Vodka, Vodka, and more Vodka later, I locked eyes with Faye. Before I knew it, it wasn’t only our eyes that were locked. Not only were we kissing, passionately and intensely, but our hands were locked together, almost as if we were holding onto each other for life.

“It was kind of kinky.” I told Ben, who had fast become the guy I’d talk to about anything, in the same manner as I had done with Danny. He raised his eyebrow, looking up from a newspaper he was half-heartedly reading. “You didn’t let me finish, it was kind of kinky...in a weird way. There was definite lip biting from her.” I looked around the train station. He had agreed to wait for my train with me as he needed to buy tickets from the station anyway.

“That is kind of weird. Personally I’ve never enjoyed the lip biters.” He replied, turning a page. “I’ve never seen Starbucks so empty.”

“Quiet period? I sort of enjoyed it though?”

“What? A quiet Starbucks or the lip biting by Faye?”

“Well...both. But more so the lip biting.”

On the train back to Newcastle I had a lot of time to think. Had I become some sort of masochist? Maybe that could explain why I had started talking to Ella, and thinking about her an awful lot, again.

Stepping out onto the platform at Central Station in Newcastle, it felt like everything had changed yet nothing had changed at all.
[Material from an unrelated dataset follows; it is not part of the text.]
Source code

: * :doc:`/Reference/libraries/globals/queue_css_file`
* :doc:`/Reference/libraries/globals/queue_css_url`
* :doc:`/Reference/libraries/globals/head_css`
Everything was different, but everything was the same. Maybe most of the changes had occurred within me.

Hayley Carmientti and I plotted to surprise Kayla on her birthday, and it worked like a charm. She was surprised, and even reduced to some small tears. After climbing into taxis, we arrived in Newcastle. “Ah Newcastle” I thought to myself, “So good to be back.”...but something was up. It didn’t feel the same...could it be that for once I wasn’t on the list? That night all of our friendships were tested, especially when Aidan got angry, which made us all feel awkward, because it was for no apparent reason. Although, we did leave them waiting outside Mushroom Bar for half an hour, just as they did to us earlier in the evening after going to The Other Rooms to meet Aidan’s friend from work, without even telling us. Could this be the reason? Then, in the line for Liquid, we turned around and Skye and Aidan were gone.

“I haven’t seen them since. Skye texts me telling me I have to come back and visit, but what she doesn’t get is I have a life down here now. To be honest, I’d rather spend money on a good night out in Leeds than on a train fare back to Newcastle just to see her leave us without saying goodbye again.” I was getting worked up. I always do when it comes to Skye. “What’s stopping her from visiting me?” I told an uninterested course mate over a presentation we were working on in a library.

Maybe I should have taken Danny’s warning about my visit, but I was just so hopeful that things would be different. I had a thought, and I knew exactly why things were so unsuccessful. I’d moved away and I was the one who had changed. Whereas my friends back home hadn’t moved on, they hadn’t changed. I had to ask the question: when did friendships get so complicated? This wasn’t on my list of things I’d come to expect.